As you know weather reporting stations are located across the country but the weather between any two of those stations can vary dramatically. The result is that forecasts must be more general in nature and creating accurate forecasts for specific areas is extremely difficult. The other problem that plagues forecasters is that the computer models use historical data that was collected at the weather forecasting stations. While this data covers decades and in some cases more than 100 years, it is woefully lacking in coverage. In other words the distance between reporting stations is to great for the historical records to help the computer models predict more localized precipitation amounts accurately. What is the solution? Enlist the aid of volunteers and increase the number of reporting stations by as many are willing to participate.

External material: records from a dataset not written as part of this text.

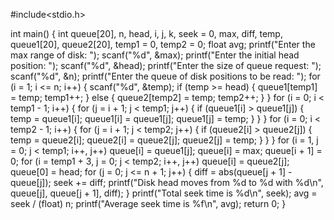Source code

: #include<stdio.h>

int main() {
    int queue[20], n, head, i, j, k, seek = 0, max, diff, temp, queue1[20], queue2[20], temp1 = 0, temp2 = 0;
    float avg;
    printf("Enter the max range of disk: ");
    scanf("%d", &max);
    printf("Enter the initial head position: ");
    scanf("%d", &head);
    printf("Enter the size of queue request: ");
    scanf("%d", &n);
    printf("Enter the queue of disk positions to be read: ");
    for (i = 1; i <= n; i++) {
        scanf("%d", &temp);
        if (temp >= head) {
            queue1[temp1] = temp;
            temp1++;
        } else {
            queue2[temp2] = temp;
            temp2++;
        }
    }
    for (i = 0; i < temp1 - 1; i++) {
        for (j = i + 1; j < temp1; j++) {
            if (queue1[i] > queue1[j]) {
                temp = queue1[i];
                queue1[i] = queue1[j];
                queue1[j] = temp;
            }
        }
    }
    for (i = 0; i < temp2 - 1; i++) {
        for (j = i + 1; j < temp2; j++) {
            if (queue2[i] > queue2[j]) {
                temp = queue2[i];
                queue2[i] = queue2[j];
                queue2[j] = temp;
            }
        }
    }
    for (i = 1, j = 0; j < temp1; i++, j++)
        queue[i] = queue1[j];
    queue[i] = max;
    queue[i + 1] = 0;
    for (i = temp1 + 3, j = 0; j < temp2; i++, j++)
        queue[i] = queue2[j];
    queue[0] = head;
    for (j = 0; j <= n + 1; j++) {
        diff = abs(queue[j + 1] - queue[j]);
        seek += diff;
        printf("Disk head moves from %d to %d with %d\n", queue[j], queue[j + 1], diff);
    }
    printf("Total seek time is %d\n", seek);
    avg = seek / (float) n;
    printf("Average seek time is %f\n", avg);
    return 0;
}
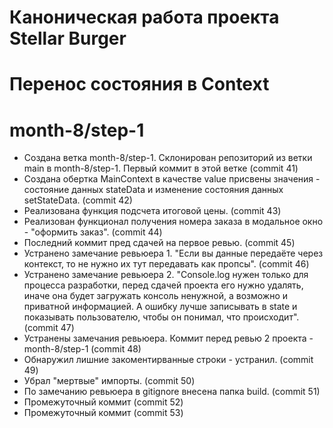 # Каноническая работа проекта Stellar Burger 
# Перенос состояния в Context
# month-8/step-1
* Создана ветка month-8/step-1. Склонирован репозиторий из ветки main в month-8/step-1. Первый коммит в этой ветке (commit 41)
* Создана обертка MainContext в качестве value присвены значения - состояние данных stateData и изменение состояния данных setStateData. (commit 42)
* Реализована функция подсчета итоговой цены. (commit 43)
* Реализован функционал получения номера заказа в модальное окно - "оформить заказ". (commit 44)
* Последний коммит пред сдачей на первое ревью. (commit 45)
* Устранено замечание ревьюера 1. "Если вы данные передаёте через контекст, то не нужно их тут передавать как пропсы". (commit 46)
* Устранено замечание ревьюера 2. "Console.log нужен только для процесса разработки, перед сдачей проекта его нужно удалять, иначе она будет загружать консоль ненужной, а возможно и приватной информацией. А ошибку лучше записывать в state и показывать пользователю, чтобы он понимал, что происходит". (commit 47)
* Устранены замечания ревьюера. Коммит перед ревью 2 проекта - month-8/step-1 (commit 48)
* Обнаружил лишние закоментирванные строки - устранил. (commit 49)
* Убрал "мертвые" импорты. (commit 50)
* По замечанию ревьюера в gitignore внесена папка build. (commit 51)
* Промежуточный коммит (commit 52)
* Промежуточный коммит (commit 53)
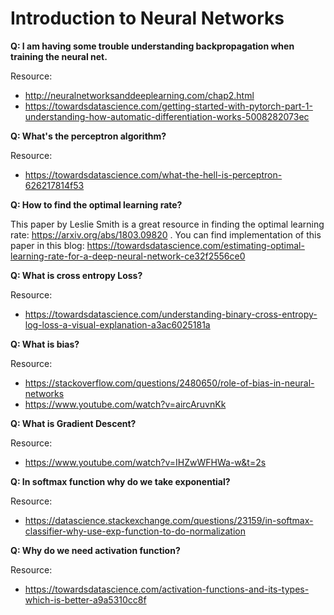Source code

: # Introduction to Neural Networks

**Q: I am having some trouble understanding backpropagation when training the neural net.**

  Resource:

-   http://neuralnetworksanddeeplearning.com/chap2.html
-   https://towardsdatascience.com/getting-started-with-pytorch-part-1-understanding-how-automatic-differentiation-works-5008282073ec

**Q: What's the perceptron algorithm?**

  Resource:

-   https://towardsdatascience.com/what-the-hell-is-perceptron-626217814f53

**Q: How to find the optimal learning rate?**

  This paper by Leslie Smith is a great resource in finding the optimal learning rate: https://arxiv.org/abs/1803.09820 . You can find implementation of this paper in this blog: https://towardsdatascience.com/estimating-optimal-learning-rate-for-a-deep-neural-network-ce32f2556ce0

**Q: What is cross entropy Loss?**

  Resource:

-   https://towardsdatascience.com/understanding-binary-cross-entropy-log-loss-a-visual-explanation-a3ac6025181a

**Q: What is bias?**

  Resource:

-  https://stackoverflow.com/questions/2480650/role-of-bias-in-neural-networks
-  https://www.youtube.com/watch?v=aircAruvnKk

**Q: What is Gradient Descent?**

  Resource:

-  https://www.youtube.com/watch?v=IHZwWFHWa-w&t=2s

**Q: In softmax function why do we take exponential?**

  Resource:

-  https://datascience.stackexchange.com/questions/23159/in-softmax-classifier-why-use-exp-function-to-do-normalization

**Q: Why do we need activation function?**

  Resource:
  
-  https://towardsdatascience.com/activation-functions-and-its-types-which-is-better-a9a5310cc8f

Enter CoCoRaHS – Community Collaborative Rain Hail & Snow Network.  This organization was born out of the Colorado State University after a flood devastated Fort Collins in 1997. It was determined that the then current network of precipitation reporting stations was not adequate to met the needs of the forecasters. In short the variation of precipitation from one location to another was greater than could be determined with the reporting systems in place. As a result the weather models used to predict precipitation were not able to anticipate the tremendous amount of rain that fell on Fort Collins and the surrounding area. The answer was to enlist volunteers across the country to record rain hail and snow and report that information daily to the data collection center at the CoCoRaHS website. Currently 42 states are online and collecting information to be feed to weather forcasters, researchers and a host of other agencies. Check out CoCoRaHS About Us to read more.

Currently 42 states are participating so there is a good chance that your state is included. It is a growing program and four of the remaining states will be added this year. Your participation could help make the weather forecasting more accurate in your area. Give them a look and consider participating. You will need to purchase a rain gauge at about $25.00 but that is the sum of the cost to participate in this valuable weather data collection program.